Which is just another way of saying "a wizard did it." Unless there's a canon reference dis-establishing matter-energy equivalence--which DIRECTLY establishes this equivalence can only be realized by annihilation--then the point stands.
If you wish to resort to draconian descriptions of 'a wizard did it', then go right ahead.
Keeping in mind the fact that we are in technological infancy today and SF operates on an entirely different angle (which also breaks numerous things we established to this day), making a preposterous claim that YOU know better and what we will be capable of doing in 200 years ... well, that's just downright arrogant and not really worth contemplating.
So stop begging the question: IS there another way of converting matter into energy, or do you just assume there is a way because you think you saw something on Voyager that kinda seems like there is?
Actually, I interpret on-screen evidence as a given with what was previously established and I don't draw things from a non-canonical book.
Other than the thousands of factors I've already mentioned, plus the fact that in DS9 "Babel" it is explicitly shown that Cardassian replicators use a raw material feed into the machinery itself to be reorganized instead of piping it from a holding tank via waveguides as in Starfleet replicators.
And by 'factors', you mean, drawing from our own limited scientific knowledge of the early 21st century when compared to the late 24th century science and knowledge?
That's laughable.
As for Cardassian replicators ... we saw on numerous occasions liquids and various forms of raw matter getting into several ship systems when they were damaged (and the malfunctions affected the entire station in that episode).
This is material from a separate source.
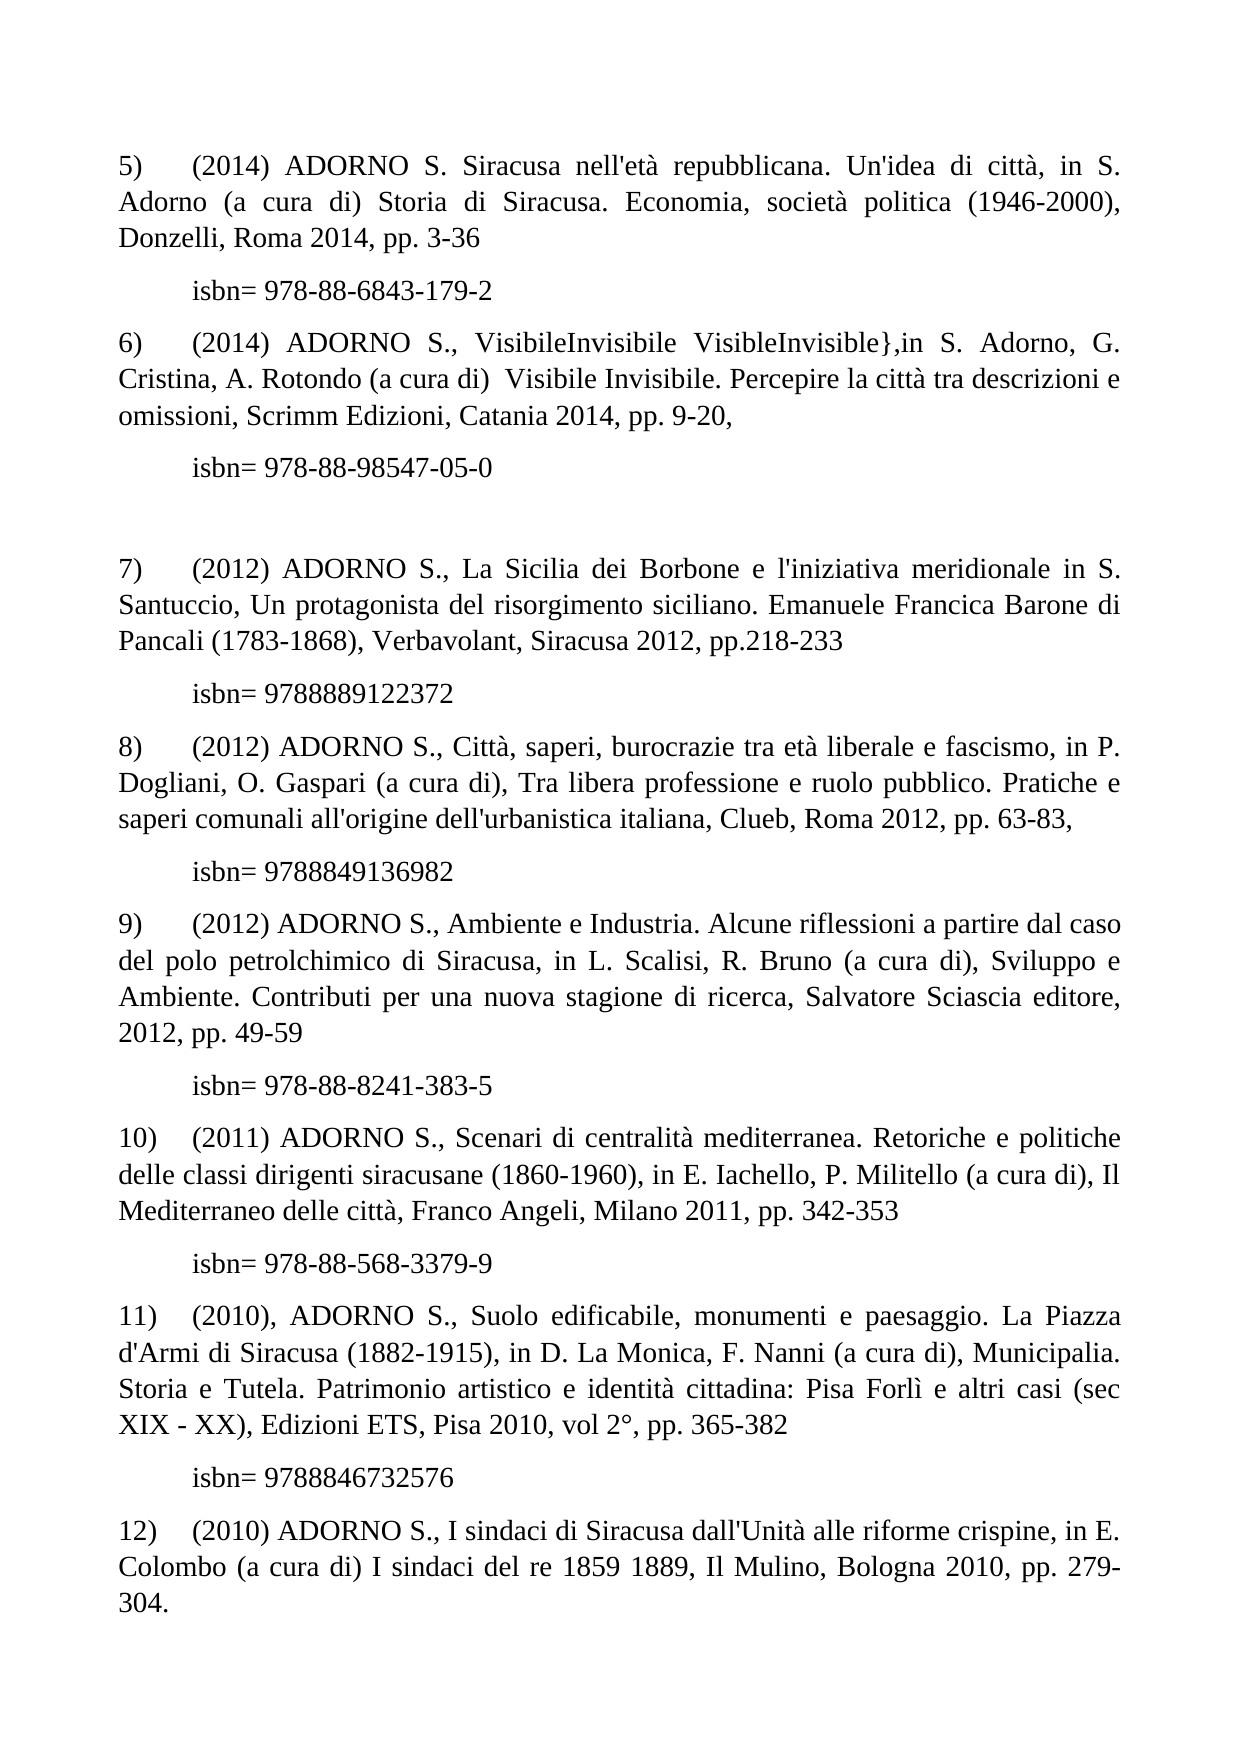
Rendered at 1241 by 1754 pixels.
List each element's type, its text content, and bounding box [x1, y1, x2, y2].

Also point remains that those are Cardassian issue replicators built on a mining station decades before SF set foot on it.
Cardassian tech was repeatedly stated to be inferior to SF's.
And as I've already explained, it isn't energy intensive the way matter-energy conversions are energy intensive. You might as well be suggesting that fuel cell cars are powered by fusion reactors just because they use hydrogen as fuel.
I'm hardly suggesting anything ... you are the one focusing on comparisons between warp cores and cars ... when one is nothing alike the other.
What about it? We don't know what it's made of, whether it's a physical structure or a highly sophisticated holographic material. If it's the latter, then it does the same job as conventional deflector shields only with half the energy and twice the effect.
Oh I definitely concede the possibility that it's a highly sophisticated holographic technology, and yet, when we see the armor opening for the torpedoes, it's not a simple fading de-materializing effect, it's also physically opening.
It behaves nothing like holograms for one thing, and I would imagine it would have to be physical structure (and the effect it had in protecting the ship from Borg weapons was far higher than mere 'twice as much').
You wouldn't. Unfortunately, what you're forgetting is that, if you can't store that much matter, then BY DEFINITION, you cannot store that much energy either. You can always store more matter than you can store energy. In fact, you can store ALOT more matter than you can store energy, several orders of magnitude in fact.
Again drawing conclusions based on contemporary understanding of it.
How do you know SF hasn't discovered a way to store equal amounts of energy and matter ... or storing/producing much MORE energy than matter (which would make sense if they are converting it into matter).
So the Endgame Batman Armor would have to be something requiring relatively small amounts of energy or else it would be a wasted effort (and even Janeway's little shuttlecraft is capable of using it, so this is a given). We at least know that holograms are sufficiently energy-cheap that they can be generated and sustained even with main power disabled, so a highly coherent solid hologram (essentially, a forcefield shaped into a solid plate) would fit the bill nicely.
Not necessarily ... Voyager never engaged the Warp engines to begin with, and Admiral Janeway came from 26 years into the future, where technological discoveries could have been enormous by comparison (since it's a timeline in which Voyager came back from the DQ filled with all kinds of techs, and not to mention the various knowledge SF acquired in the earlier years from more powerful races that would be deciphered in a more meaningful capacity around that alternate future era).
Thereby producing more energy than five hundred warp cores literally out of nowhere. Which, again, is another way of saying "A wizard did it."
Of course, since 90% of what happens on Voyager fits that general definition, this isn't surprising.
Your chosen interpretation of the show, which I respect, but of course do not acknowledge.
I also thought that DS9 was sub-par compared to other Trek shows (but that's just personal taste).
Using anything resembling real science, it would threaten them very much in the SHORT term too.
'Real science' (or rather what it established) was revised as time went on.
Some rules were outright broken, others were bent.
To NOT keep in mind this kind of aspect on a far larger scale (especially when talking about the Feds and all of the factors involved) is just plain small-minded.
I keep an open mind to the possibility that replicators are merely re-arranging raw matter into new materials, but given everything that was shown on-screen to be done by SF ships to begin with ... to discard direct energy to matter transformation would be short sighted.